A few weeks back I read Sebastian Junger’s Tribe: On Homecoming and Belonging. This wasn’t too long of a read, but full of interesting research, history, and assessment on modern society. I’m working through developing my dissertation topic right now and one of the themes involves trauma so this is one of many things I’m exploring related to recovering from pain and trauma. There’s a large dimension of the book that deals with dynamics of post-traumatic stress disorder, but there’s a lot more.
Junger draws on his experiences writing and covering war to make an argument that contemporary society has more to do with some of the concerning realities of suicide and trauma than just war itself. He traces two themes through several centuries – that “tribes” always have had an instinct to protect one another as well as to care for one another. Belonging is what drives people and ultimately what heals them as well – yet western society has drifted especially from paradigms of community that facilitate this belonging.

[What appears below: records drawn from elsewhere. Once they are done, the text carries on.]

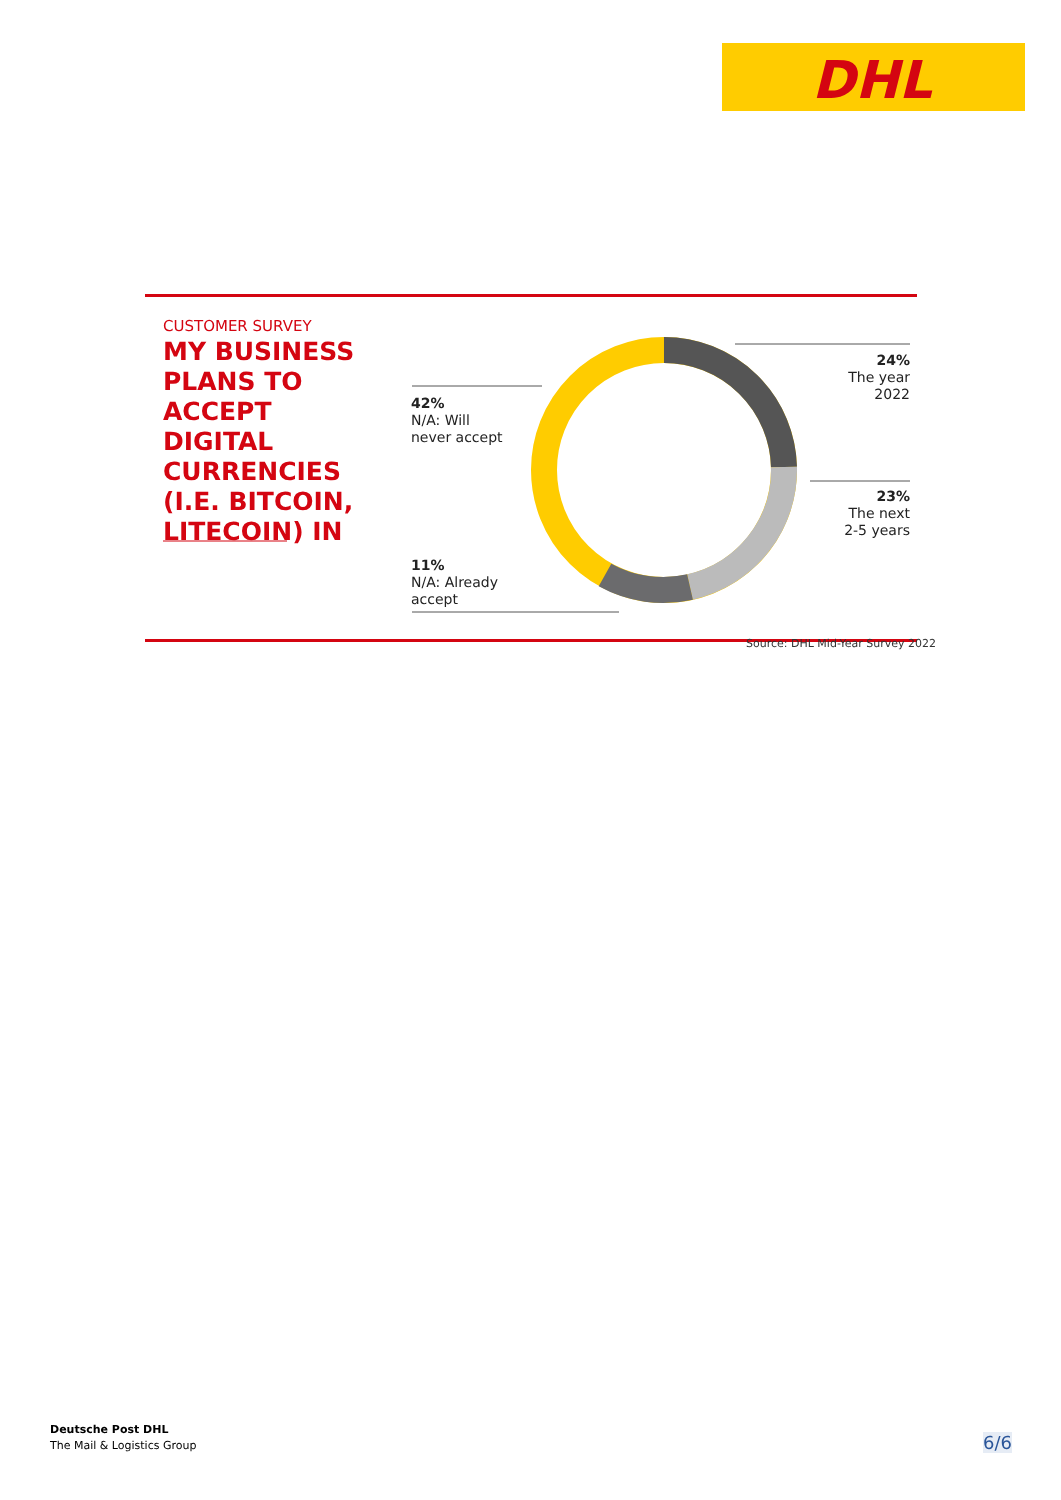DHL
CUSTOMER SURVEY
MY BUSINESS PLANS TO ACCEPT DIGITAL CURRENCIES (I.E. BITCOIN, LITECOIN) IN
24%
The year 2022
42%
N/A: Will
never accept
23%
The next
2-5 years
11%
N/A: Already
accept
Source: DHL Mid-Year Survey 2022
Deutsche Post DHL
The Mail & Logistics Group
6/6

It was quite interesting to read some of the history of how people in the 16th, 17th, and perhaps even 18th century dealt with the “migration” of many people of European ancestry to the Native American Tribes around them and their way of life. The author notes that it was always western oriented whites leaving to join the Native American way of life, never the other way around. The author traces this to the fundamental dynamics involved – Native American tribes nurtured a more egalitarian community in which people were protected and provided for with everyone doing their part. He notes the severe penalties and consequences for individuals taking “more than their fair share” in the community. It would often result in beating or death, because that kind of behavior was a threat to the whole. It’s an interesting read, especially in a day in age where everyone is looking after themselves.